Die Treuhand und der Einigungsvertrag stehen bis heute symbolisch für die Übernahme des Ostens durch den Westen. Den unzufriedenen Ostdeutschen immer nur zu sagen, dass sie froh sein sollen, dass es die DDR nicht mehr gibt – reicht das heute noch?

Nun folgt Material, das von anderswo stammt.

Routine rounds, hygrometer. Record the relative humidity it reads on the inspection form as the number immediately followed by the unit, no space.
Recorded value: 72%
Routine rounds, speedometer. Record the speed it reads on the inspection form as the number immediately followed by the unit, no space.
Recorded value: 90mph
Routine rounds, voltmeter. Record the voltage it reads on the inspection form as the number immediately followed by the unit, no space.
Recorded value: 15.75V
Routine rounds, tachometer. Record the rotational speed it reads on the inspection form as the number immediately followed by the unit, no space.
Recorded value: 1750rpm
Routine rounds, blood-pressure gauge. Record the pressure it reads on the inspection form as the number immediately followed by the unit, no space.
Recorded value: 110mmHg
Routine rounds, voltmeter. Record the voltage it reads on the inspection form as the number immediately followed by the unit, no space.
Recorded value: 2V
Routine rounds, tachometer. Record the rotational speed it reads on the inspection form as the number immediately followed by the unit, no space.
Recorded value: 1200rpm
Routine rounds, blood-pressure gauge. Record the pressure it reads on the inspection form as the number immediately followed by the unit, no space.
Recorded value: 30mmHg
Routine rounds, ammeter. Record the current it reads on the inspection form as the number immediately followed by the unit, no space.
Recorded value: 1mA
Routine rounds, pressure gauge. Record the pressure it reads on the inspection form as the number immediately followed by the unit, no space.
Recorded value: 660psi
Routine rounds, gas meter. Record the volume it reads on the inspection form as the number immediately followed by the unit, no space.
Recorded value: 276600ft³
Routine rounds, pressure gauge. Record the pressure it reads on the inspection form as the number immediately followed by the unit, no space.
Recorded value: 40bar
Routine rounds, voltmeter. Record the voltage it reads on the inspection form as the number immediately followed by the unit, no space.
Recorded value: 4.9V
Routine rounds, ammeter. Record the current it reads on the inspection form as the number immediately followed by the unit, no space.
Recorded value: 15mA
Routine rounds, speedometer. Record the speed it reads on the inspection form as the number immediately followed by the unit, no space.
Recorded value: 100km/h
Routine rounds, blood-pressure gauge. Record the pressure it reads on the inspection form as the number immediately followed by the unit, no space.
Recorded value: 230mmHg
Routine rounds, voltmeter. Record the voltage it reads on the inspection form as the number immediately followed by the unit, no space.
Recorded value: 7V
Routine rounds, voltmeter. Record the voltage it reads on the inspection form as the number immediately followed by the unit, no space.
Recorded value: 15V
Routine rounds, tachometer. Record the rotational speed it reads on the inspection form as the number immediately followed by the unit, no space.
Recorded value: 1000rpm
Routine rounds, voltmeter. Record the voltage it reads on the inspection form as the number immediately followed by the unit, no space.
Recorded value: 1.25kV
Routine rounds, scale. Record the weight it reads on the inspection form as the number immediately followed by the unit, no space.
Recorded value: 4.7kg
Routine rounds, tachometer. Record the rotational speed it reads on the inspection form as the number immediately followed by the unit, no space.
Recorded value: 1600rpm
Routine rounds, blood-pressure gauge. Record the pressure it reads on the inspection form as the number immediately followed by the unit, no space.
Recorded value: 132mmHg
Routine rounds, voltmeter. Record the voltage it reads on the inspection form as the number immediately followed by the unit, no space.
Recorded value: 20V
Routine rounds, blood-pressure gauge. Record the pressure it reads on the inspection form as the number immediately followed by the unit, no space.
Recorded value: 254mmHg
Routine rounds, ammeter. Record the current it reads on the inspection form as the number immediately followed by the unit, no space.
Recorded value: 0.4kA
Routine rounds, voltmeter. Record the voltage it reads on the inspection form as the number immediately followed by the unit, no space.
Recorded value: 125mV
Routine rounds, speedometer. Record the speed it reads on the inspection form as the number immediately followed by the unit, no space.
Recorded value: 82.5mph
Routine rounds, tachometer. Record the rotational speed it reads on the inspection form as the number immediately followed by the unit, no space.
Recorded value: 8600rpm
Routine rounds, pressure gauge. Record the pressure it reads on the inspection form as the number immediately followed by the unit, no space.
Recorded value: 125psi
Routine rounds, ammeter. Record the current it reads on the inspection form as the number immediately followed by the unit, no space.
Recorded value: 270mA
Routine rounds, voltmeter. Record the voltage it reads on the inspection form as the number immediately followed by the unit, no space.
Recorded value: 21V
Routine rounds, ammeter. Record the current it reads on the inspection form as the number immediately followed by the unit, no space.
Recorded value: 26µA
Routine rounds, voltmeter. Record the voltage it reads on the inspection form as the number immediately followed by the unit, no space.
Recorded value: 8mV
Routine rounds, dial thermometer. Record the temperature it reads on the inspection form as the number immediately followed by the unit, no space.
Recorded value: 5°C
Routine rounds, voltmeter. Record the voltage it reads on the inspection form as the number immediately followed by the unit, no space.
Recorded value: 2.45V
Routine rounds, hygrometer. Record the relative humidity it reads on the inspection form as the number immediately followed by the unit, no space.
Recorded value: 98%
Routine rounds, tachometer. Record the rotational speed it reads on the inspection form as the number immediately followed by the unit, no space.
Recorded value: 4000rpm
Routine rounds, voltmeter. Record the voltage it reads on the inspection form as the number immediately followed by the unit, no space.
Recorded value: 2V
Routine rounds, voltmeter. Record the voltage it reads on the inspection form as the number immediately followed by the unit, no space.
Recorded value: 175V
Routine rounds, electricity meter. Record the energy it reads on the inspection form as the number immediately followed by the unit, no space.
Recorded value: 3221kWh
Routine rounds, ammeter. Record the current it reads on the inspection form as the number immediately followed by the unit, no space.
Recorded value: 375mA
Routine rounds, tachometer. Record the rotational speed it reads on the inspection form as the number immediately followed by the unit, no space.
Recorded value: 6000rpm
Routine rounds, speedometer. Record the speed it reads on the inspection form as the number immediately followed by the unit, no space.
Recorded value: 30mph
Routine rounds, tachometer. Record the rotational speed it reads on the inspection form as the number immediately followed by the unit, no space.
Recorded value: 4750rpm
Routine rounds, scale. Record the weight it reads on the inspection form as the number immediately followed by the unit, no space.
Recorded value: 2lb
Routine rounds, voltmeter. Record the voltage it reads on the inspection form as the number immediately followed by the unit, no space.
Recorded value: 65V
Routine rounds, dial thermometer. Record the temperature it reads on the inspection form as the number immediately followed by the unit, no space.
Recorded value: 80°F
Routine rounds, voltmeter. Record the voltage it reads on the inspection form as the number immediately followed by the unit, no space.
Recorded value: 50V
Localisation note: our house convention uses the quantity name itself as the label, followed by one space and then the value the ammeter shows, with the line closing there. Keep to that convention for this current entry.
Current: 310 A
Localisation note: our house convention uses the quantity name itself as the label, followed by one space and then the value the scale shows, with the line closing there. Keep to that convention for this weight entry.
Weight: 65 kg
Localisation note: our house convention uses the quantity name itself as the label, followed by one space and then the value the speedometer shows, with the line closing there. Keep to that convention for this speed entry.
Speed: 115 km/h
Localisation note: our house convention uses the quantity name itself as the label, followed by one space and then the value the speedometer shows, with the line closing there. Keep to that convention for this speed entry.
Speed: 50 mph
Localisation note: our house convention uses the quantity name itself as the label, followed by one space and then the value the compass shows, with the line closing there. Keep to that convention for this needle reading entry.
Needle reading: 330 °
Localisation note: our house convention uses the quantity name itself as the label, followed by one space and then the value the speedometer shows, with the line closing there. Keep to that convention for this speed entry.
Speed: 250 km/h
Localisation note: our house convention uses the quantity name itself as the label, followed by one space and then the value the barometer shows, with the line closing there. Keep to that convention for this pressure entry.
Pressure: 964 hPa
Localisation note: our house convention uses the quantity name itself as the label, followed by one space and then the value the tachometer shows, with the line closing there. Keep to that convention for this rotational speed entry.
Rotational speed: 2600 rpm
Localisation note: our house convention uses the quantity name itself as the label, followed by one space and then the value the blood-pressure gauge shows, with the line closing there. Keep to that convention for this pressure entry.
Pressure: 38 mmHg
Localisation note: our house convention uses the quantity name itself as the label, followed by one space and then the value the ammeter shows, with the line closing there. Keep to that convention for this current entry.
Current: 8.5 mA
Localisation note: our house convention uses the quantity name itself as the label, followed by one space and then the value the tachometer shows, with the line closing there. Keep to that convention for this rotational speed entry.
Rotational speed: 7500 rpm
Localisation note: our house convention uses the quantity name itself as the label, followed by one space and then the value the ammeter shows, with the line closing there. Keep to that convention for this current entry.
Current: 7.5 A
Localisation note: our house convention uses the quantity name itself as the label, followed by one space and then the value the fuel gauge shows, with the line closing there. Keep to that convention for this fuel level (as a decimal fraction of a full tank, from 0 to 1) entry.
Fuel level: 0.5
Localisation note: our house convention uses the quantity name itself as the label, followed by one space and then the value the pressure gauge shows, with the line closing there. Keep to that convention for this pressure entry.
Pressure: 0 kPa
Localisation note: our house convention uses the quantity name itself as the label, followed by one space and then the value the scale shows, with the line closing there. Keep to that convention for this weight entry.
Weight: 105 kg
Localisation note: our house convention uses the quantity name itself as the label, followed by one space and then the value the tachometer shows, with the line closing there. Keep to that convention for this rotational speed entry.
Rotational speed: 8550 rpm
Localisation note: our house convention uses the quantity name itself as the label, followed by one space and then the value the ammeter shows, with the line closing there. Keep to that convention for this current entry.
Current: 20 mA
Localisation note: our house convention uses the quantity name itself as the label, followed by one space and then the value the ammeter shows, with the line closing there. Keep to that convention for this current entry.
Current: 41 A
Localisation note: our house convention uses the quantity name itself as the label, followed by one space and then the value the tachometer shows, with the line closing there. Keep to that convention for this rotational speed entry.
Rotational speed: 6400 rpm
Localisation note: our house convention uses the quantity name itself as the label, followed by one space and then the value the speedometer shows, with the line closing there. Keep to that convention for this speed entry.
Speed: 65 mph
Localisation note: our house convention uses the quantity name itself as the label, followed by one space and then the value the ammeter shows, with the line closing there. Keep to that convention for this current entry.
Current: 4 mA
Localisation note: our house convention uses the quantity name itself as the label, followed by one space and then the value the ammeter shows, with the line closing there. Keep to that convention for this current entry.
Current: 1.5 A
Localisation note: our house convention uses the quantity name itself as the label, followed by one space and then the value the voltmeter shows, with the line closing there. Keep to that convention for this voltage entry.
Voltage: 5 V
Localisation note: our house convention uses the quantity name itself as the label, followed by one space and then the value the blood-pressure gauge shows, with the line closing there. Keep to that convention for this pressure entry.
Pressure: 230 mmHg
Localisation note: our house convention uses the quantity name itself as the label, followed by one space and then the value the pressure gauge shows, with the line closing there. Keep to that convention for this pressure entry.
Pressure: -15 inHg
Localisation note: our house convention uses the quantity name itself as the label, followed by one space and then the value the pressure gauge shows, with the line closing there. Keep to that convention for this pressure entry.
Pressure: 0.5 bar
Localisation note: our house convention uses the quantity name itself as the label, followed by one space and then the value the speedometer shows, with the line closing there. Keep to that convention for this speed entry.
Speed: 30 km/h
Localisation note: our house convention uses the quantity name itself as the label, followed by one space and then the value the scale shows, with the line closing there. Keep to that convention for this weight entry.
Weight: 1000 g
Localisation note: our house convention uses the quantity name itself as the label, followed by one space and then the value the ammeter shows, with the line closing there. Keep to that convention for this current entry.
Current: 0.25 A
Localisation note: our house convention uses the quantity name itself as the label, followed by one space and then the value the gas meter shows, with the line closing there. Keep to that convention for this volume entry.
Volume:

Das reicht weder heute noch hat es 1990 gereicht. Der Historiker Marcus Böick hat für die Treuhand den Begriff einer „erinnerungspolitischen Bad Bank“ geprägt: Was nicht gut gelaufen ist, wird auf diese Institution projiziert. Zur Wahrheit gehört aber auch, dass man im Westen auf die konkrete Situation der Wiedervereinigung nicht vorbereitet war und sie teilweise falsch eingeschätzt hat. Insgesamt war das ein gewaltiges Zuschussgeschäft. Trotzdem sollte man den Ostdeutschen nicht sagen: Jetzt seid mal zufrieden, ihr kriegt immerhin unsere Hilfe. Das kann nicht der Anspruch sein. Wir müssen in staatlichem Handeln ausdrücken, dass wir den Osten wahrnehmen. Und das tut diese Bundesregierung.